As the 2024 U.S. presidential election nears its conclusion, currency traders are scrambling to hedge against potential price swings, driving up options volatility for key currencies such as the euro and Mexican peso to levels not seen since the 2016 election.
The euro and peso are seen as particularly sensitive to the outcome of the contest, which remains too close to call with Democratic Vice President Kamala Harris and Republican former President Donald Trump locked in a tight race. With both candidates neck-and-neck in the polls and the final result potentially taking days to materialize, traders are preparing for significant market movements.
Analysts expect Trump’s policies on immigration, tax cuts, and trade tariffs to put upward pressure on inflation, bond yields, and the U.S. dollar, while Harris is viewed as the candidate advocating for policy continuity. The uncertainty surrounding the election outcome has sent shockwaves through the currency markets.
Implied volatility for the euro, a key measure of traders’ expectations for short-term price swings, spiked to 26.4% overnight, the highest level since November 9, 2016, the day after Trump’s unexpected victory. Similarly, the overnight volatility for the Mexican peso surged above 87%, its highest since the 2016 election.
“Today’s election is as close as it gets, creating a level of uncertainty that’s keeping markets on edge,” said strategists at Monex Europe in a daily report. “With results not expected until the early hours of tomorrow morning, we anticipate a light trading day as market participants await clarity.”
Looking ahead, traders expect the volatility to persist in the weeks following the election. One-week implied volatility for the euro surged to 13.06%, the highest level since the Credit Suisse crisis in March 2023, while one-month volatility is near its highest point since the same period last year. The peso also saw a sharp spike in one-week volatility, reaching 44%, its highest level since the market turbulence during the COVID-19 crisis in March 2020.
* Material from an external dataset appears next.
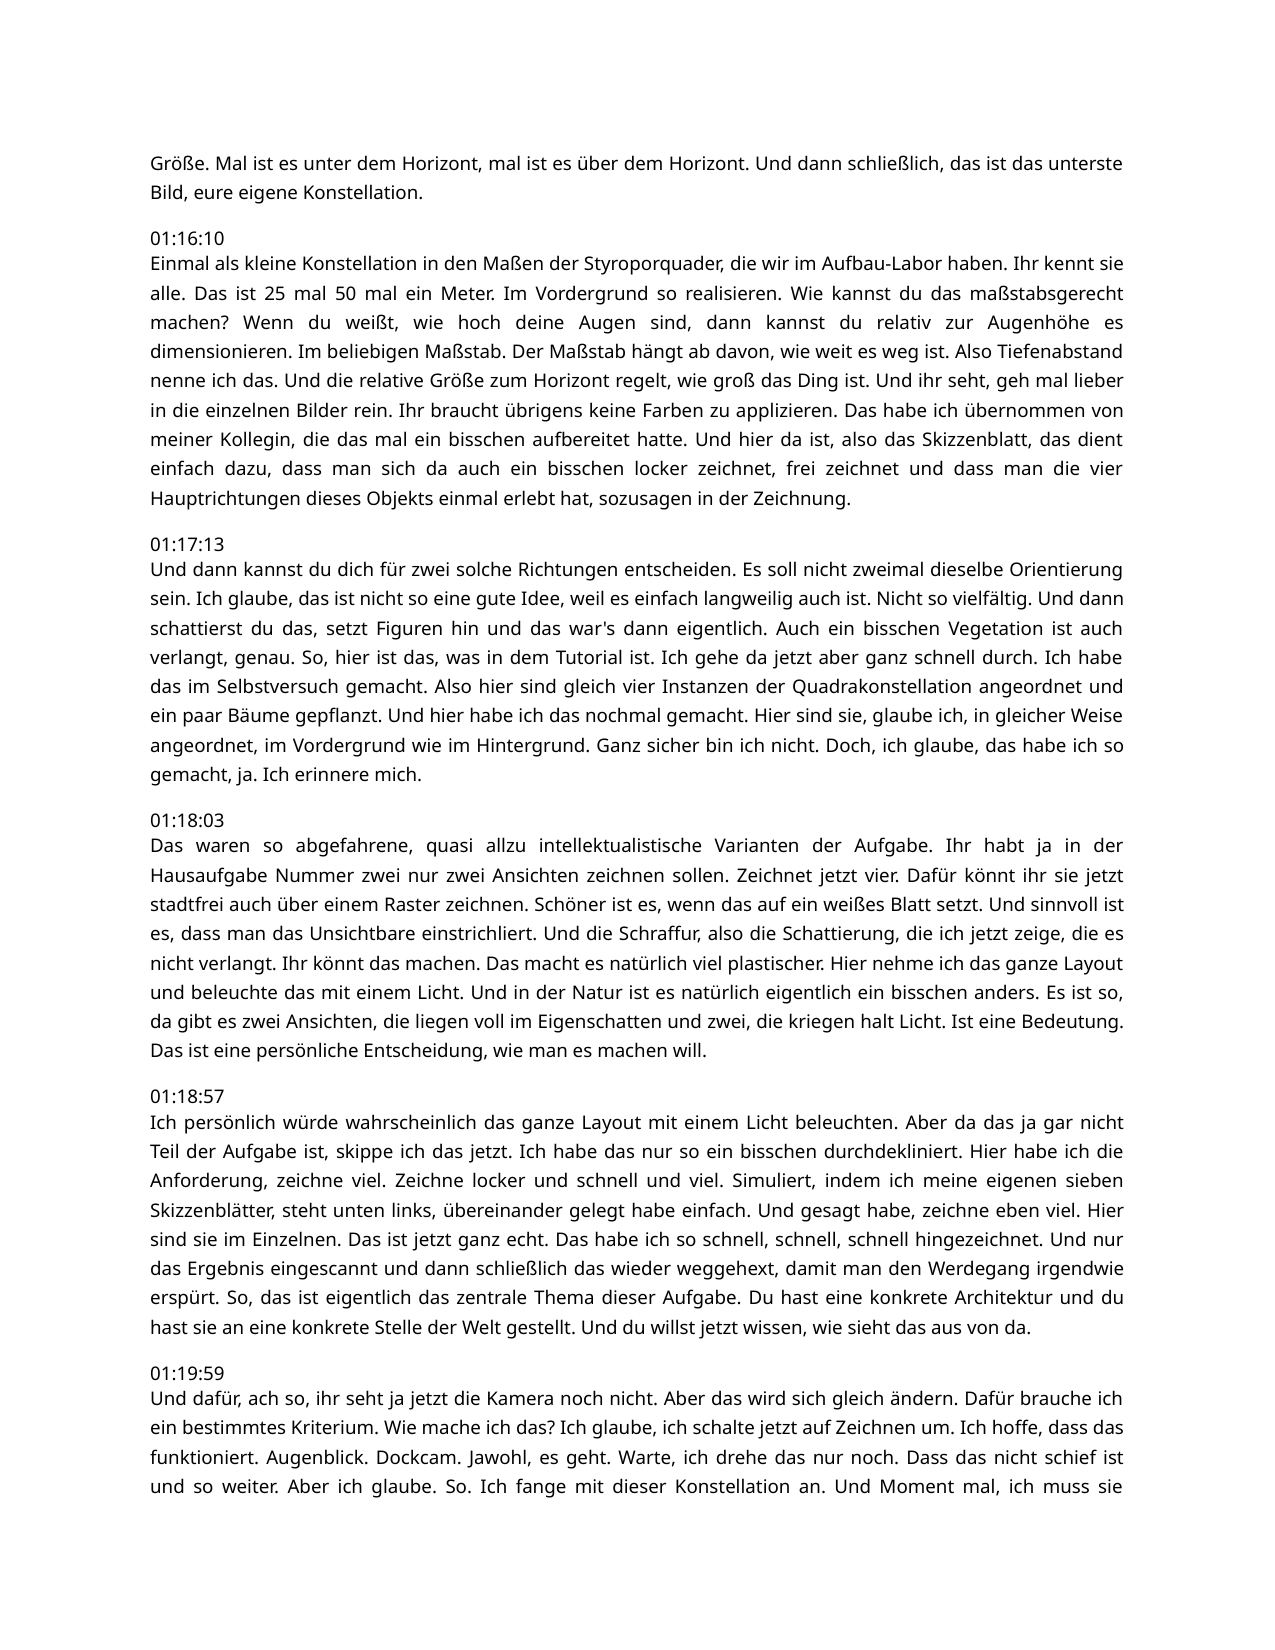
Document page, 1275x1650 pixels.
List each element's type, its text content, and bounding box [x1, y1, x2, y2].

text 01:19:59 [150, 1360, 1125, 1385]
text 01:16:10 [150, 225, 1125, 251]
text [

The broader global currency landscape has also been affected. The Chinese yuan, a key currency for global trade, saw its one-week implied volatility rise to levels not seen since at least 2012, climbing to 14.45% from around 2.5% a week ago. Similarly, the Canadian dollar experienced its highest one-week options volatility since March 2023.
Analysts at ING noted the significant divergence between implied and realized volatility, particularly for the euro and Canadian dollar. They attributed this rise in uncertainty to concerns over Trump’s potential return to office and his policy stance, which could include not only tariffs on China but also broader protectionist measures targeting economies like the eurozone and Canada.
“Markets are clearly pricing in the possibility that a second Trump administration would enact universal tariffs, which would have a far-reaching impact on open economies such as those in the eurozone and Canada,” said Chris Turner, an ING strategist.
As election results continue to unfold, currency markets are bracing for more volatility, with traders closely watching how the outcome will shape U.S. economic policy and its global ripple effects.